Réf bibliographiques.

Morin, E. (2000). Les sept savoirs nécessaires à l'éducation du futur (Vol. 2015). Paris: Seuil.

Castells, M., Delamare, P. (1998). La société en réseaux (Vol. 1, p. 126). Paris: Fayard.

Robinson, K. (2010). Changing Education Paradigms, TED Talks, vidéo sur https://www.youtube.com/watch?v=e1LRrVYb8IE

Commentaires

  1. Bonsoir Toumany,

    J’ai quelques questions à te poser et des commentaires à t’apporter, avec des références additionnelles susceptibles de t’intéresser (des références dans la lignée de tes lectures et des points que tu as présentés).

    D’abord sur l’école comme « continuité » de la famille dans l’apprentissage et sur l’école comme calque de la société vouée au « syndrome de l’économie », je me demandais sur quel contexte, sur quelles sources tu t’appuies, s’il te plait?

    Sur la démission de la famille, dans la continuité de l’entrée en matière de ton billet, je voudrais partager avec toi une référence et quelques extraits sélectionnés pour toi. Des extraits de Fernando Savater (2000) dans son chapitre consacré à l’éclipse de la famille (à la crise d’autorité dans les familles et à l’imposition du principe de réalité):

    « Disons-le de façon très schématique : quand la famille socialisait, l’école pouvait s’occuper d’enseigner, maintenant que la famille ne tient pas pleinement son rôle socialisateur, l’école non seulement ne peut assumer sa fonction spécifique comme dans le passé, mais elle commence à être l’objet de nouvelles demandes auxquelles elle n’est pas préparée. » Savater (2000 : 76)

**Extraits de données**:
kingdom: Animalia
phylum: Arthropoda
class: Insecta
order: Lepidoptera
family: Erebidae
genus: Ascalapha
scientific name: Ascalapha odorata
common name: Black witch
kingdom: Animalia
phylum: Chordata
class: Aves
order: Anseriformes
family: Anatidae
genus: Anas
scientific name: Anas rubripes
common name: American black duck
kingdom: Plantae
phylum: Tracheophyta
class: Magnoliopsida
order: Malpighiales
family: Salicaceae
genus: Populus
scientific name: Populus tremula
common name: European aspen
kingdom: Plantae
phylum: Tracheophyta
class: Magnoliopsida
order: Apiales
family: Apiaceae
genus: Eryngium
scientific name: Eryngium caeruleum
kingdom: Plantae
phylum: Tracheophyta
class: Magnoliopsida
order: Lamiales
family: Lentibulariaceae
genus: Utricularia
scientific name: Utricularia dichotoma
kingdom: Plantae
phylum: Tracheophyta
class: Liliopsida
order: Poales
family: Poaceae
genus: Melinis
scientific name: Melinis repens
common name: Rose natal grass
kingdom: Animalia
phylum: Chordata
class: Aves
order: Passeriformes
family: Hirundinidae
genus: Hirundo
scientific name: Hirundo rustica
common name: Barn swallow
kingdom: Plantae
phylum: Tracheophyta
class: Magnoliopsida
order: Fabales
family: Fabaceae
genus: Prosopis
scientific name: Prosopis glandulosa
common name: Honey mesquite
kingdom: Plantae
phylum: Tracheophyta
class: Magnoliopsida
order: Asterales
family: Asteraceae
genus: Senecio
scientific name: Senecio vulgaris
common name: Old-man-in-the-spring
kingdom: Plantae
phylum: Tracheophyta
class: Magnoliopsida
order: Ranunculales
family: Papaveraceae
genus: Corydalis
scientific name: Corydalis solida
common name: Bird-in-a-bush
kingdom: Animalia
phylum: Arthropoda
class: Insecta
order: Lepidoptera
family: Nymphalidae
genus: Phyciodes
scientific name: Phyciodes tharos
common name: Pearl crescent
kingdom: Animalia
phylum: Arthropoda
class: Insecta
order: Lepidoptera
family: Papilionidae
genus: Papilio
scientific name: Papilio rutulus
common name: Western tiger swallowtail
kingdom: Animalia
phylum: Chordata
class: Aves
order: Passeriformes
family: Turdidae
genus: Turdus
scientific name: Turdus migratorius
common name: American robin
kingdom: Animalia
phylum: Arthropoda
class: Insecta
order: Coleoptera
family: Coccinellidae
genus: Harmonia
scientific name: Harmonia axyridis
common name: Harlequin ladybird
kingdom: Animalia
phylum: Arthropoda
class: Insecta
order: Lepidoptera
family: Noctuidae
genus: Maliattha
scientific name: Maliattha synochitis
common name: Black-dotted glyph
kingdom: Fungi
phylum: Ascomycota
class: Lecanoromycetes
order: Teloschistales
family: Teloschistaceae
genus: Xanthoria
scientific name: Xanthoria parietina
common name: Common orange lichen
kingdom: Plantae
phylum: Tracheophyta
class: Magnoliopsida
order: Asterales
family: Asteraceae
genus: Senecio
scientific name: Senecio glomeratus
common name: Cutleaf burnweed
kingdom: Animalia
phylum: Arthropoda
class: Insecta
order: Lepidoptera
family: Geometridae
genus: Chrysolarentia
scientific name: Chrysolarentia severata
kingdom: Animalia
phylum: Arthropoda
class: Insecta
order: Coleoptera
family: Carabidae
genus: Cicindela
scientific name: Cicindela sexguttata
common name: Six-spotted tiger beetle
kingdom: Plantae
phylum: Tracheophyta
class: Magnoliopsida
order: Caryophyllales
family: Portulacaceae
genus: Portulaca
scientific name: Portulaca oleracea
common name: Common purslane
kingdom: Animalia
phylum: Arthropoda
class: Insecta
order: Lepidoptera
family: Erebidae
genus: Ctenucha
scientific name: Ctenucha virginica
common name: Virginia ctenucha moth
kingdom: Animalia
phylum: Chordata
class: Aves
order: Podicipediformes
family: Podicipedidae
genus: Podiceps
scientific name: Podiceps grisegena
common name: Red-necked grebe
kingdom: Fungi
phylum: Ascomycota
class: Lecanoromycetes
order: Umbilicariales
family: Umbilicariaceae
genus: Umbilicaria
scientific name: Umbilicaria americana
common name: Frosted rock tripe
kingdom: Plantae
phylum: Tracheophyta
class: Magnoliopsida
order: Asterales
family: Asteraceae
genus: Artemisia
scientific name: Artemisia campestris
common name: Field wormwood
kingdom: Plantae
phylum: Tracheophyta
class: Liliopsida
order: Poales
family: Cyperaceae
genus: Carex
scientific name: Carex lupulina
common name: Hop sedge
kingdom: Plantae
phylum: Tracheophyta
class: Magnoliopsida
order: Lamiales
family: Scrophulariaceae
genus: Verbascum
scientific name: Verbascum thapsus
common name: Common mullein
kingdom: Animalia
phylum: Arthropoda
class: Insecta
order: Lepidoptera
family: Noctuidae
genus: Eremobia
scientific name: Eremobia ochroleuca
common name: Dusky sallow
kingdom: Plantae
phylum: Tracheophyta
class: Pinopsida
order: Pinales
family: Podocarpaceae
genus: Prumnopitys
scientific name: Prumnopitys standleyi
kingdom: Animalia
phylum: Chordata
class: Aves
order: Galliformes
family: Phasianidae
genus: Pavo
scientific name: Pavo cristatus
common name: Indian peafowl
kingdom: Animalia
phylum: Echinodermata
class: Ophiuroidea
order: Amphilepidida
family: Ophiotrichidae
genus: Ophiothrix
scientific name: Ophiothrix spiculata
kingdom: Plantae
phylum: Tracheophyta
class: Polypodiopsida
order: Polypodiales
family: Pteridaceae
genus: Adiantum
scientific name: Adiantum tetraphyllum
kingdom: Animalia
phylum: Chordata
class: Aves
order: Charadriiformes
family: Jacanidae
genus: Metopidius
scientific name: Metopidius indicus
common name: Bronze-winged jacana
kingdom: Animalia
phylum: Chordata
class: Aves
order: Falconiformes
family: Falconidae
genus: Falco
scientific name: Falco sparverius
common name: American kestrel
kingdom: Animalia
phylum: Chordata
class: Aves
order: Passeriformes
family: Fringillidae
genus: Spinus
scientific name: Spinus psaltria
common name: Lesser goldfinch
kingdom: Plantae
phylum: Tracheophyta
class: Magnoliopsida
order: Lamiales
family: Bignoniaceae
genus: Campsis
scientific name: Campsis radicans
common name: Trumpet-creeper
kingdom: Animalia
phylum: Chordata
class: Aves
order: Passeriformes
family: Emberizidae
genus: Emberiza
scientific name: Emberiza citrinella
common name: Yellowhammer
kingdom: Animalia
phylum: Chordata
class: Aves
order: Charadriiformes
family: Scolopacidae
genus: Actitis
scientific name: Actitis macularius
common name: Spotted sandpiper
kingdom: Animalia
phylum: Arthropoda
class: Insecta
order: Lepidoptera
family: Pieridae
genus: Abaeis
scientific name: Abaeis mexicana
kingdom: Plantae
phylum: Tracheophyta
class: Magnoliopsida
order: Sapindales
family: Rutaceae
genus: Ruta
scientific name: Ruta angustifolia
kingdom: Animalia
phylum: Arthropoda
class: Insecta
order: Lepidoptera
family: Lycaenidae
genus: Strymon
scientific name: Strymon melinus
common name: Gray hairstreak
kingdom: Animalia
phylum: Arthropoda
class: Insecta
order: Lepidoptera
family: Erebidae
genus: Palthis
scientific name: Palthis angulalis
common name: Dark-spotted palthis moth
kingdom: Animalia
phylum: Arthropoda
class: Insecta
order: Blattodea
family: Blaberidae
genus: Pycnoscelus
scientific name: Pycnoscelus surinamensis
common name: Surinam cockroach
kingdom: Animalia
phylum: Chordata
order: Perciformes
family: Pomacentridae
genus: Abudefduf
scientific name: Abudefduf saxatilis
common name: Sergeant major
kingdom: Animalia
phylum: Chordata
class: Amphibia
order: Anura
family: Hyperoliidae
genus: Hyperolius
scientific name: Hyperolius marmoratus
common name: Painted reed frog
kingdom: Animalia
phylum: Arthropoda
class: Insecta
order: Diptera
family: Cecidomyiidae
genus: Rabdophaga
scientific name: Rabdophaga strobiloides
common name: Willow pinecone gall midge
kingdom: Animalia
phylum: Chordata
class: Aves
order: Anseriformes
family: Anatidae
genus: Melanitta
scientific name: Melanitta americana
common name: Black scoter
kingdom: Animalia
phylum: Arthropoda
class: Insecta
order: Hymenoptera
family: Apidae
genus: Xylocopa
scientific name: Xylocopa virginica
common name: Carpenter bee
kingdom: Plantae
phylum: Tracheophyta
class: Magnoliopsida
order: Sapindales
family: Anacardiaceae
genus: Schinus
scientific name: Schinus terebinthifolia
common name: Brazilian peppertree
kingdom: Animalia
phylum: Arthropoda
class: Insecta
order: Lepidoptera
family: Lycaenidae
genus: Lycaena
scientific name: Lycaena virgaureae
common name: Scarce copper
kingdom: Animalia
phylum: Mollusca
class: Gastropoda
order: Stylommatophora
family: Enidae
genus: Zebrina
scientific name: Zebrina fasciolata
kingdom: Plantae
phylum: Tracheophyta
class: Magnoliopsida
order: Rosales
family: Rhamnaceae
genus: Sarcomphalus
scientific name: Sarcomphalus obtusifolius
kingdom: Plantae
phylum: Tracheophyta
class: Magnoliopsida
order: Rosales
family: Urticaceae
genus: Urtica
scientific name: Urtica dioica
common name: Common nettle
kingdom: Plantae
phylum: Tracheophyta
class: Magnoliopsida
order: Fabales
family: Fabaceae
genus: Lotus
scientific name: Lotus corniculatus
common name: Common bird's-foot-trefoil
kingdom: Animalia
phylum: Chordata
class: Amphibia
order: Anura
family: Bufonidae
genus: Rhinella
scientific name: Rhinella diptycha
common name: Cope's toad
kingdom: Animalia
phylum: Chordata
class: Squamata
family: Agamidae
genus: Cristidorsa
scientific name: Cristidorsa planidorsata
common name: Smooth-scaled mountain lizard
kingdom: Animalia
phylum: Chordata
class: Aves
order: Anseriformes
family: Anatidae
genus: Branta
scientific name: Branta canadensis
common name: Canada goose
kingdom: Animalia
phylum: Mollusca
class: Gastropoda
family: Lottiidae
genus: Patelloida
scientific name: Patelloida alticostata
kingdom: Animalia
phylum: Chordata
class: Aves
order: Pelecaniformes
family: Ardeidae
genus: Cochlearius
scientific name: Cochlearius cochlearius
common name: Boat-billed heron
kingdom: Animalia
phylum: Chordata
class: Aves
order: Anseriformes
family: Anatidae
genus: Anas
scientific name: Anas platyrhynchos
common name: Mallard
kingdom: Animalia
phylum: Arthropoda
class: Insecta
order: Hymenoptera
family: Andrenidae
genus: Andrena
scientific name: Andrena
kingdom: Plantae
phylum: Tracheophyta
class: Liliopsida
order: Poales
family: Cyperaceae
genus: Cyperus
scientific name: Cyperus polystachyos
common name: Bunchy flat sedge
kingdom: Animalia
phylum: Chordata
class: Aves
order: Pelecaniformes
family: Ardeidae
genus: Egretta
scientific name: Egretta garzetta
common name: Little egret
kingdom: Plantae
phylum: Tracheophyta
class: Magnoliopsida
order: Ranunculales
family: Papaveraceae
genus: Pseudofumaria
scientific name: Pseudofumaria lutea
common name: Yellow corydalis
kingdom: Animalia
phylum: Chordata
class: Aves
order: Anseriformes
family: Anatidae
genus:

**Objectif visé**: Imprimez tel quel le passage de l'extrait de page qui va de « Morin, E. (2000). » jusqu'à « tu as présentés). ». Ces données proviennent d'une autre source.

**Voici la solution**:
Morin, E. (2000). Les sept savoirs nécessaires à l'éducation du futur (Vol. 2015). Paris: Seuil.

Castells, M., Delamare, P. (1998). La société en réseaux (Vol. 1, p. 126). Paris: Fayard.

Robinson, K. (2010). Changing Education Paradigms, TED Talks, vidéo sur https://www.youtube.com/watch?v=e1LRrVYb8IE

Commentaires

  1. Bonsoir Toumany,

    J’ai quelques questions à te poser et des commentaires à t’apporter, avec des références additionnelles susceptibles de t’intéresser (des références dans la lignée de tes lectures et des points que tu as présentés).